PROBLEM TO WORK ON
When you reach the line in the listing below that contains "recognizes the comprehensive", begin returning lines exactly as written, and stop after the line that contains "submitted that the". Return no other lines.

++++ RECORDED DATA

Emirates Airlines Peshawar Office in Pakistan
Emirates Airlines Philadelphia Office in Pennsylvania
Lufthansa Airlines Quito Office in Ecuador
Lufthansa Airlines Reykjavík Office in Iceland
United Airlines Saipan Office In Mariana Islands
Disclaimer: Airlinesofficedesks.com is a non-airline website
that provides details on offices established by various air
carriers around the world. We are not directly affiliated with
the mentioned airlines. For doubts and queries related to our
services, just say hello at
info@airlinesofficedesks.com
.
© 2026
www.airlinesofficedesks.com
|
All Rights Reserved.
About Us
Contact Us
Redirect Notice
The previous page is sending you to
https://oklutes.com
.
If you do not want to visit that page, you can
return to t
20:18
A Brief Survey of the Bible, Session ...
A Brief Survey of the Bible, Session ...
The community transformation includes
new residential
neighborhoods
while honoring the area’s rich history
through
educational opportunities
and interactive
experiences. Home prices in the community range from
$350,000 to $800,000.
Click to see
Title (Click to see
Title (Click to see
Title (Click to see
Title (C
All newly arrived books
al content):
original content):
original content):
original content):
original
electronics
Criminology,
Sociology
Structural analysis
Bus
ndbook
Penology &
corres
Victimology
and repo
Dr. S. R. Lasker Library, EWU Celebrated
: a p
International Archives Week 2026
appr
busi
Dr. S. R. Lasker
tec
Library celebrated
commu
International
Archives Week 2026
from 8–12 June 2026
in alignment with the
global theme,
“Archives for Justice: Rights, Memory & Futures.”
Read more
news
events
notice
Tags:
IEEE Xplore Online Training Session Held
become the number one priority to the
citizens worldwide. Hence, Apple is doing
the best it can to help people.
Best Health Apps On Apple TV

++++++++
++++ RECORDED DATA

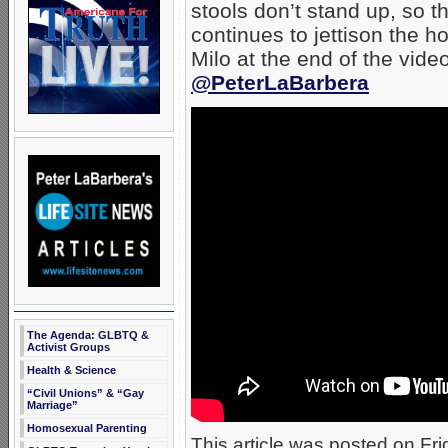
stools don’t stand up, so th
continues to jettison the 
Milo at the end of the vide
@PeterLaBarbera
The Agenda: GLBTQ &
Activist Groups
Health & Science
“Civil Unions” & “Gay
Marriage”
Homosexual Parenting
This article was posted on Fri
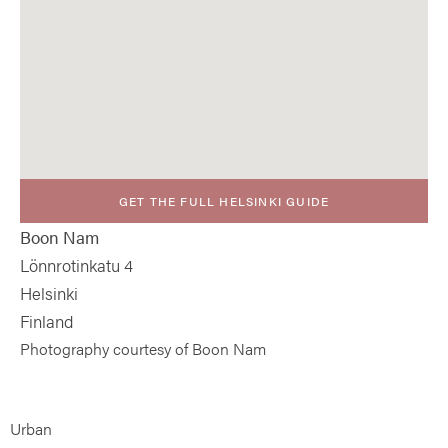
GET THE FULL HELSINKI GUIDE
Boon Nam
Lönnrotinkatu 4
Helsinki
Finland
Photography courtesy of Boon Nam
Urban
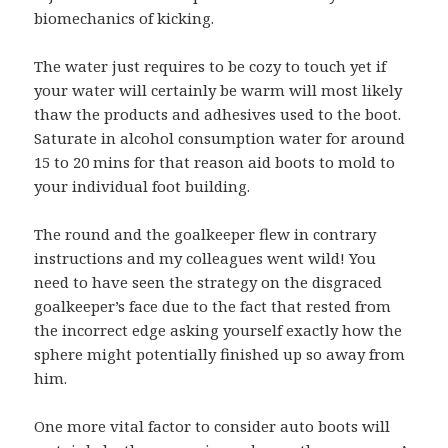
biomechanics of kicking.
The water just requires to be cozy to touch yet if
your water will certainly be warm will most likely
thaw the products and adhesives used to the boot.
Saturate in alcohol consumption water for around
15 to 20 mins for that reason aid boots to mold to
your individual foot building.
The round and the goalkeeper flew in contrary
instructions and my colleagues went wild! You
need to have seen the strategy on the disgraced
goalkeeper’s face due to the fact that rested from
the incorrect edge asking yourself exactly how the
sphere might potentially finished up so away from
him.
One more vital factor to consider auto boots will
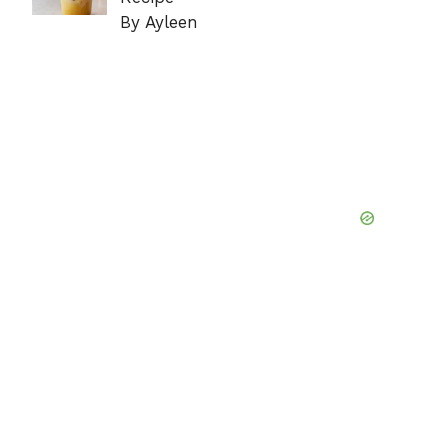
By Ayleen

++++++++
++++ RECORDED DATA

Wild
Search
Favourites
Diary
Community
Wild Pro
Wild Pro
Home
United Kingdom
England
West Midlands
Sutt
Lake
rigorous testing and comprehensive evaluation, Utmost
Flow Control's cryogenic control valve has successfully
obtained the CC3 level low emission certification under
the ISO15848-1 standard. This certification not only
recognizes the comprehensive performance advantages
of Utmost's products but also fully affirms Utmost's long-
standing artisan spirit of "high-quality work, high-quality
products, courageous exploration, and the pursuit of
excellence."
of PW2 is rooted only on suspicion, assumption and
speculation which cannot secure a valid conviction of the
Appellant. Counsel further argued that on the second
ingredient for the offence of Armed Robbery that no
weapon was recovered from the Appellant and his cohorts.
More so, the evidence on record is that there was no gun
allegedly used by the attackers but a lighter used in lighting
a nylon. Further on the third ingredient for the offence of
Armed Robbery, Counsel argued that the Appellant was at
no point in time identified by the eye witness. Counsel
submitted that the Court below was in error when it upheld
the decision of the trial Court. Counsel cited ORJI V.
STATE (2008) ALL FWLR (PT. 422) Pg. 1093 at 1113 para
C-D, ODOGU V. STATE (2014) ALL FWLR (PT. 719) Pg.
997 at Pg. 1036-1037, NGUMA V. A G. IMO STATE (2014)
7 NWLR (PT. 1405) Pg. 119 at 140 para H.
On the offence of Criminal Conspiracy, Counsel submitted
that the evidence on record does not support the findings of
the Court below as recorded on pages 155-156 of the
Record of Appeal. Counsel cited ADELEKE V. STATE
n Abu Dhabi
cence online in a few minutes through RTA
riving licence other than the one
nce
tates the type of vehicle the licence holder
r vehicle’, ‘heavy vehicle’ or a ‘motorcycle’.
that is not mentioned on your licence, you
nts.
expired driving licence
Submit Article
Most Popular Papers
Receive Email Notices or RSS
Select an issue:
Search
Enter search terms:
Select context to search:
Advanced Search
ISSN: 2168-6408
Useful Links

++++++++

ANSWER SECTION
recognizes the comprehensive performance advantages
of Utmost's products but also fully affirms Utmost's long-
standing artisan spirit of "high-quality work, high-quality
products, courageous exploration, and the pursuit of
excellence."
of PW2 is rooted only on suspicion, assumption and
speculation which cannot secure a valid conviction of the
Appellant. Counsel further argued that on the second
ingredient for the offence of Armed Robbery that no
weapon was recovered from the Appellant and his cohorts.
More so, the evidence on record is that there was no gun
allegedly used by the attackers but a lighter used in lighting
a nylon. Further on the third ingredient for the offence of
Armed Robbery, Counsel argued that the Appellant was at
no point in time identified by the eye witness. Counsel
submitted that the Court below was in error when it upheld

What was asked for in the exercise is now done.